• _Objective_:
Extract each line of the items below that contains the word "indicated".

• _Material for this task_:
=-=-=-=-=

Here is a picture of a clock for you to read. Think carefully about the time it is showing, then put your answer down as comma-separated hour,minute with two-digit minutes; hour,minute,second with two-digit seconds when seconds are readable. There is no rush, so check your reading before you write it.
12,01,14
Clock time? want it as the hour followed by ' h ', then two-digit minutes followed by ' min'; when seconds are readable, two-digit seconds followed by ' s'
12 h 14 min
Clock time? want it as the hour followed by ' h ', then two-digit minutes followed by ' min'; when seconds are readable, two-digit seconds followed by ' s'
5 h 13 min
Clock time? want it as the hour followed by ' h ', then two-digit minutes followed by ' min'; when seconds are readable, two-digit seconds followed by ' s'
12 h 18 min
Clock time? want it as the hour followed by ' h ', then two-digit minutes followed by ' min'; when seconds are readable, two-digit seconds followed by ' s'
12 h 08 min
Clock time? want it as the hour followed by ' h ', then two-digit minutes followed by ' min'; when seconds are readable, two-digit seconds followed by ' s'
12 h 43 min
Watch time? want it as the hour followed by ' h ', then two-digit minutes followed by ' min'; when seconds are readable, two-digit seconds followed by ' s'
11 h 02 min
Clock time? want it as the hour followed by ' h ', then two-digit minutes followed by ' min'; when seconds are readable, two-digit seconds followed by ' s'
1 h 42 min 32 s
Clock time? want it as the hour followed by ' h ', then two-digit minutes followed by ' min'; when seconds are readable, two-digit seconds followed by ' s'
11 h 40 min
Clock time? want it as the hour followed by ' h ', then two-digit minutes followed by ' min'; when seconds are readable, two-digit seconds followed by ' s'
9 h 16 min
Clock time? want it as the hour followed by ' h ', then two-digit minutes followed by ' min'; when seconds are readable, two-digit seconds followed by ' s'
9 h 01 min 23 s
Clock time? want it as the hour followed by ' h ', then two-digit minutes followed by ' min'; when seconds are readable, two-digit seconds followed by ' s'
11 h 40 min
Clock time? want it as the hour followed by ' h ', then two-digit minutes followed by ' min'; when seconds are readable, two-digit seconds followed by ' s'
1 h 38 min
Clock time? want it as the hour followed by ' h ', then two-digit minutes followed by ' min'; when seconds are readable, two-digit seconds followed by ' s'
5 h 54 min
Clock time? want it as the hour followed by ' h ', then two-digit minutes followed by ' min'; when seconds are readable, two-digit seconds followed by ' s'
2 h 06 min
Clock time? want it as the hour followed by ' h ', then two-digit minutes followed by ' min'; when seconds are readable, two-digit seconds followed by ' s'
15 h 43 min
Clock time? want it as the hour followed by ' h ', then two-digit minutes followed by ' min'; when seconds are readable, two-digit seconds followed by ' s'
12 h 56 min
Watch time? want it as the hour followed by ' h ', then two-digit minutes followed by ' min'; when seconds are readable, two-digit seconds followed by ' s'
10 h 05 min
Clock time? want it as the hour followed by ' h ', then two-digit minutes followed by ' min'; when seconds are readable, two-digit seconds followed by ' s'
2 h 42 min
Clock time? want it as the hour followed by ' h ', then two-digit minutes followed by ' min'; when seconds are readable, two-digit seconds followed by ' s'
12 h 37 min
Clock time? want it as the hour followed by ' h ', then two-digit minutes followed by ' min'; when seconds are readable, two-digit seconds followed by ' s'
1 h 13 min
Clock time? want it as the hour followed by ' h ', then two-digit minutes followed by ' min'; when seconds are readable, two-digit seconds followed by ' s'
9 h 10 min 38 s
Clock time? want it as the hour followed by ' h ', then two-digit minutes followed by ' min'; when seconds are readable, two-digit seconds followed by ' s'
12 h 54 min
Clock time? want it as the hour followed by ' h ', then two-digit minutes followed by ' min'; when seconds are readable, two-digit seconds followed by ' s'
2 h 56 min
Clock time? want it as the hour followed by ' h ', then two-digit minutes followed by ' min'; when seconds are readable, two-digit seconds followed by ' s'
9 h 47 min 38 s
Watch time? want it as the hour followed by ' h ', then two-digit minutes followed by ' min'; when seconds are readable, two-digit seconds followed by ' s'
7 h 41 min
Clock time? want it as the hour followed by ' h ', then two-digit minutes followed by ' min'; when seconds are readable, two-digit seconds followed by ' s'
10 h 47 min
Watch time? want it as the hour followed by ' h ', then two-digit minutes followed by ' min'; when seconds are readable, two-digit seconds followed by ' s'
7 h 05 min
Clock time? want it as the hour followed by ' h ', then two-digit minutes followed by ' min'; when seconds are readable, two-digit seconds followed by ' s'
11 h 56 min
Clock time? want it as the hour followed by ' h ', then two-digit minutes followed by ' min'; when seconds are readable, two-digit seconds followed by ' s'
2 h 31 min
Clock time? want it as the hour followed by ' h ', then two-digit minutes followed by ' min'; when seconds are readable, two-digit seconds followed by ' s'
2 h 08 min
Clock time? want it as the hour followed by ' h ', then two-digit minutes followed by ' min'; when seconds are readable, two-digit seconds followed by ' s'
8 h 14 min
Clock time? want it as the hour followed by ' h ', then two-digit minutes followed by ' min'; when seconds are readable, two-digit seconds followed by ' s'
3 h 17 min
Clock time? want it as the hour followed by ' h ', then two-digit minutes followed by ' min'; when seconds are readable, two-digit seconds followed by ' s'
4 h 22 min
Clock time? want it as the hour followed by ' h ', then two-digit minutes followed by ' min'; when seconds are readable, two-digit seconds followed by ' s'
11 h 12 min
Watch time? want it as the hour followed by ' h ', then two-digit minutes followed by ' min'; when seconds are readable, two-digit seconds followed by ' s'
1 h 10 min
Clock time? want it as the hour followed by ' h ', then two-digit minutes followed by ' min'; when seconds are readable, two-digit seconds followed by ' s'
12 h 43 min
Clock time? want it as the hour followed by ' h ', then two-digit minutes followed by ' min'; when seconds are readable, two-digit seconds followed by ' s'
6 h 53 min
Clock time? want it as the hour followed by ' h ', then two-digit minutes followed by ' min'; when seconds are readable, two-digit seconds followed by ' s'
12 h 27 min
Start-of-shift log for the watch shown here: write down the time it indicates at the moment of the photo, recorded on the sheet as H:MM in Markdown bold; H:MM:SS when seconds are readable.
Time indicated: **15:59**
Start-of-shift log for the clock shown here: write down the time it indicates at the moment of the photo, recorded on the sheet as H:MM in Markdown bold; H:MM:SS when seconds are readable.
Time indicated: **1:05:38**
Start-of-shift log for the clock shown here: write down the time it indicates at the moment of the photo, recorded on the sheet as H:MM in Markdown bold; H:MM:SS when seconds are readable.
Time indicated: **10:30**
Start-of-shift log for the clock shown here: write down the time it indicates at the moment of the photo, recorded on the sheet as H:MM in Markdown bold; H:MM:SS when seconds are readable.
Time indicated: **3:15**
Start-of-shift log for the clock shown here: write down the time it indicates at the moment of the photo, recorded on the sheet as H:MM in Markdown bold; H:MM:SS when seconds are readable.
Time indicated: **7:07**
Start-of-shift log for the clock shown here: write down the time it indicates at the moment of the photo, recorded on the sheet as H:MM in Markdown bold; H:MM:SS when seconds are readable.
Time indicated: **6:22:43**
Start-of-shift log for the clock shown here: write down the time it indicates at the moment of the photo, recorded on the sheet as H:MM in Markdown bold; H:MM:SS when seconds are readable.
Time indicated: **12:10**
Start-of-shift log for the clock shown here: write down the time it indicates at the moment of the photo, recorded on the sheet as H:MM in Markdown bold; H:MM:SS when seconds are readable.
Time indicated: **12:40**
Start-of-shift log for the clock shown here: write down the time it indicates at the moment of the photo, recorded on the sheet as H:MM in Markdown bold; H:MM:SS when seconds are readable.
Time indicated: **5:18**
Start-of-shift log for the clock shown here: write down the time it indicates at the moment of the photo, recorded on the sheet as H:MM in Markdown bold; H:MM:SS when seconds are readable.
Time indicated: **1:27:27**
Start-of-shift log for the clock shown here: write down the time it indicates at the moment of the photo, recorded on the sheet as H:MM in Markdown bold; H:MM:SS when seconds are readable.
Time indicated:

=-=-=-=-=

• _Result for this exercise_:
Time indicated: **15:59**
Time indicated: **1:05:38**
Time indicated: **10:30**
Time indicated: **3:15**
Time indicated: **7:07**
Time indicated: **6:22:43**
Time indicated: **12:10**
Time indicated: **12:40**
Time indicated: **5:18**
Time indicated: **1:27:27**
Time indicated:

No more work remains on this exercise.